If P lifetime is externally handled with a shared_ptr, then adding another shared_ptr in C to refer to P will have the effect of creating a cycle. Once you have a cycle in memory managed by reference counting you most probably have a memory leak: when the last external shared_ptr that refers to P goes out of scope, the pointer in C is still alive, so the reference count for P does not reach 0 and the object is not released, even if it is no longer accessible.
If P is handled by a different pointer then when the pointer gets deleted it will call the P destructor, that will cascade into calling the C destructor. The reference count for P in the shared_ptr that C has will reach 0 and it will trigger a double deletion.
If P has automatic storage duration, when it's destructor gets called (the object goes out of scope or the containing object destructor is called) then the shared_ptr will trigger the deletion of a block of memory that was not new-ed.
The common solution is breaking cycles with weak_ptrs, so that the child object would not keep a shared_ptr to the parent, but rather a weak_ptr. At this stage the problem is the same: to create a weak_ptr the object must already be managed by a shared_ptr, which during construction cannot happen.
Consider using either a raw pointer (handling ownership of a resource through a pointer is unsafe, but here ownership is handled externally so that is not an issue) or even a reference (which also is telling other programmers that you trust the referred object P to outlive the referring object C)

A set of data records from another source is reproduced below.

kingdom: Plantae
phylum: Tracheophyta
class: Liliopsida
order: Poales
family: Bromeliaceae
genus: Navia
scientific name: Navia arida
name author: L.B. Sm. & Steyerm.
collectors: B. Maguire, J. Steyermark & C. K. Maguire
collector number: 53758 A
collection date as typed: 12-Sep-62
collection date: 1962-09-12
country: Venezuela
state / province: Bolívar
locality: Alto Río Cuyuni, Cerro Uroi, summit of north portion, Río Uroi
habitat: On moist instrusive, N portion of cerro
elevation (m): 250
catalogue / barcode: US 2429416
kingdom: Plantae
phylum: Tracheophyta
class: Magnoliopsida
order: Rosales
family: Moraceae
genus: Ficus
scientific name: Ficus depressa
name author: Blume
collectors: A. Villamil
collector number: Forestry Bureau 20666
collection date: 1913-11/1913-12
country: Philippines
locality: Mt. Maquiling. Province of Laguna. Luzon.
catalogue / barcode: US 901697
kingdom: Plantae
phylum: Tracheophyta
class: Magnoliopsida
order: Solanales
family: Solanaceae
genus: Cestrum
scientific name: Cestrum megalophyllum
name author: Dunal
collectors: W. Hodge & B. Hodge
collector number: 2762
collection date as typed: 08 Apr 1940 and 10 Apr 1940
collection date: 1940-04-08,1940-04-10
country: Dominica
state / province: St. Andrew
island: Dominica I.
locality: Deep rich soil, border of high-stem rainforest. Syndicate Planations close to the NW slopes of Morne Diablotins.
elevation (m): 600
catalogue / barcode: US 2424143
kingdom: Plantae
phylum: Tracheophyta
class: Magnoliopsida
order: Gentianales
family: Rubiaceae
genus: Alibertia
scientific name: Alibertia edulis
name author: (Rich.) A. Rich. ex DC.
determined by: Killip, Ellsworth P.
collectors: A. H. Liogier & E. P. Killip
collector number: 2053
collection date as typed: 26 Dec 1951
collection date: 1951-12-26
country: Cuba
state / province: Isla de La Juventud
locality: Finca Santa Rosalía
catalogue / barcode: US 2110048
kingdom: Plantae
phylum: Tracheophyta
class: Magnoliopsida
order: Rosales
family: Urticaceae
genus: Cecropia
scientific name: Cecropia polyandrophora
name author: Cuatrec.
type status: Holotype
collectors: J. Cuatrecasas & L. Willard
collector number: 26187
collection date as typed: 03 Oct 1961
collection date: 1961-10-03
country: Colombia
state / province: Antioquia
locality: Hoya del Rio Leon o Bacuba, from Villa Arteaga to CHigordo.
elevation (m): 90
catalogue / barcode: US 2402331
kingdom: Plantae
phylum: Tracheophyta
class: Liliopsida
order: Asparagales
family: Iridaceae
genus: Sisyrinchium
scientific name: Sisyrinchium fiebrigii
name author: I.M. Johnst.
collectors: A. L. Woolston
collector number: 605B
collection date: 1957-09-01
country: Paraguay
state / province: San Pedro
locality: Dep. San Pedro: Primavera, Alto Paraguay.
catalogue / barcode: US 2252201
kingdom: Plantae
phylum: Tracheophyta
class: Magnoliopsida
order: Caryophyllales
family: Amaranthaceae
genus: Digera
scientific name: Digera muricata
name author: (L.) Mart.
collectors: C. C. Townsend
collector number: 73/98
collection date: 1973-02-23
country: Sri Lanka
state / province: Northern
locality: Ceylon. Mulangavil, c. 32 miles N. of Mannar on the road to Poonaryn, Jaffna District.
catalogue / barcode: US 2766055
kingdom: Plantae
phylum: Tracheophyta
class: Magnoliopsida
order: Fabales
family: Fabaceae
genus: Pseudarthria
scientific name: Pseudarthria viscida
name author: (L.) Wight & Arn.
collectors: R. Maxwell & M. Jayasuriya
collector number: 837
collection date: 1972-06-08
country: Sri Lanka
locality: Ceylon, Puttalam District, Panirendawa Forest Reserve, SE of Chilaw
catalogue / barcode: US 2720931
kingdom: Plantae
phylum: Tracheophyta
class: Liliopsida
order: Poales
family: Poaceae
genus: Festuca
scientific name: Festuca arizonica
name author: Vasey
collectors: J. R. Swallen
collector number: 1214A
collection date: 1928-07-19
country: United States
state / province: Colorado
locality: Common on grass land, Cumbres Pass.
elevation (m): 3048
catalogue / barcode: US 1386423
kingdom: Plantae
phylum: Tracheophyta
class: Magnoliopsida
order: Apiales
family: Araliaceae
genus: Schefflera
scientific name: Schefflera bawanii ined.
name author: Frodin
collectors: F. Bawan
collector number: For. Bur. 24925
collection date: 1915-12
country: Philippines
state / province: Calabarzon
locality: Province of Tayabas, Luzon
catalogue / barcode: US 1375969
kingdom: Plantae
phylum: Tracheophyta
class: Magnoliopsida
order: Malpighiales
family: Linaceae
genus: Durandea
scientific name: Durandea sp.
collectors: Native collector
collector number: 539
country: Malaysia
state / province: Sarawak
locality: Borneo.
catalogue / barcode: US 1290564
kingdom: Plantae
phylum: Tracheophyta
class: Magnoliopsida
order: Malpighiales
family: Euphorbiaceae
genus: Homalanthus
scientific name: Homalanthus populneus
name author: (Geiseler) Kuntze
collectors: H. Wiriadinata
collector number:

A object that requires complex construction sounds like a job for a factory.
Define an interface or an abstract class, one that cannot be constructed, plus a free-function that, possibly with parameters, returns a pointer to the interface, but behinds the scenes takes care of the complexity.
You have to think of design in terms of what the end user of your class has to do.
Do you really need to use the shared_ptr in this case? Can the child just have a pointer? After all, it's the child object, so it's owned by the parent, so couldn't it just have a normal pointer to it's parent?